Aku
memandangi notesku yang penuh dengan coretan tanganku. Mengapa terasa menyenangkan
ketika kutumpahkan segala perasaanku di atas kertas putih bergaris yang tak
berdosa itu. Apakah dia sedih ketika ku coret karena kesucian kertas itu ku
nodai dengan tinta? Atau mungkin dia bahagia, akhirnya dia menemukan
pasangannya yaitu, tinta.
Dengan
tinta aku menuliskan sebait cinta. Tidak ada maksud aku ingin menciptakan
beberapa bait yang nantinya akan menjadi sebuah puisi tentang cinta.
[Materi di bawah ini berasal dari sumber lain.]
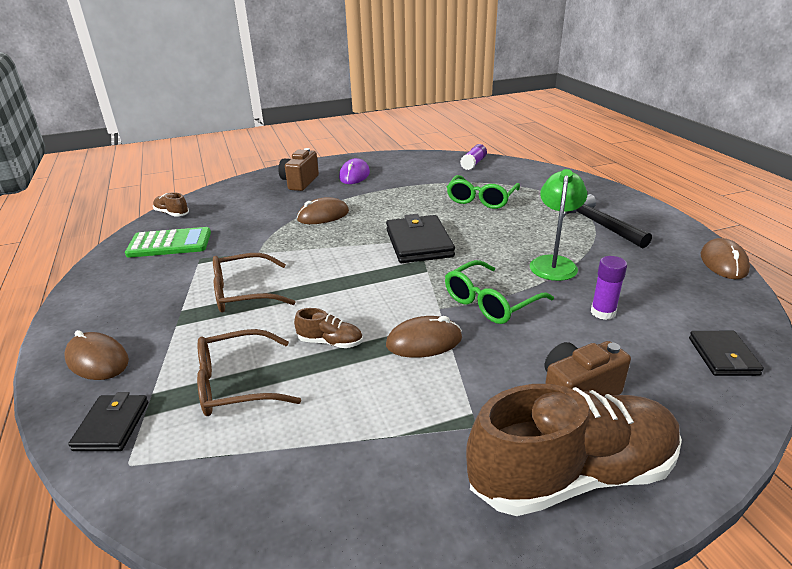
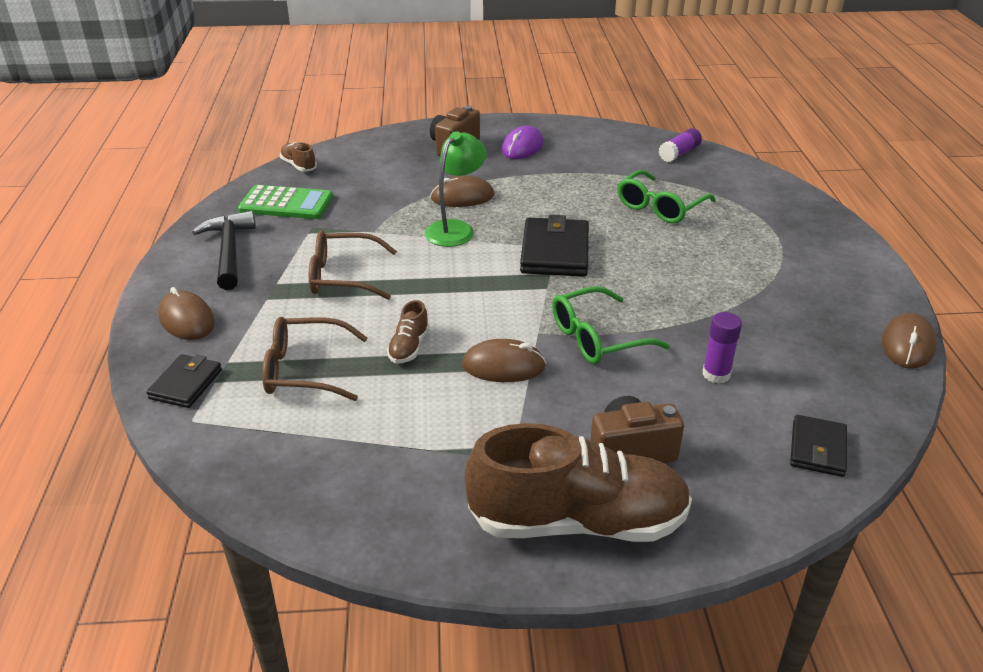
camera: 15 degrees right, 5 degrees up
brown shoe [294,308,363,348] -> brown shoe turned 75 degrees clockwise [387,300,429,363]
green lamp [530,169,587,281] -> green lamp moved to [425,131,486,247]
black hammer [563,194,652,249] -> black hammer moved to [192,211,256,290]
Tapi
tanganku terus mengalir bersama dengan tinta itu membentuk beberapa kalimat. Kemudian
ku pecahkan menjadi beberapa klausa dan ku pecahkan lebih kecil lagi menjadi
beberapa frasa. Tak lupa ku cermati ada beberapa kata-kata dalam kalimat
tersebut. Rumit. Apakah cinta itu sebegitu rumit? Apakah cinta bisa mengalir
begitu saja seperti tulisanku kali ini? atau mungkin cinta itu rumit karena
harus ku pecah kembali menjadi beberapa unit terkecil, yang mungkin nanti akan
ku ketahui unit yang terkecil adalah cinta yang sesungguhnya.
Apakah
sebegitu menyenangkan mengutak-atik cinta? Ah, aku salah. Aku bukan sedang
mengutak-atik cinta. Tetapi aku sedang megutak-atik kata “cinta” sehingga aku
harus mencintai apa yang sudah ku cintai dan tentu saja itu untuk yang
tercinta. Lalu, apakah aku sedang jatuh cinta?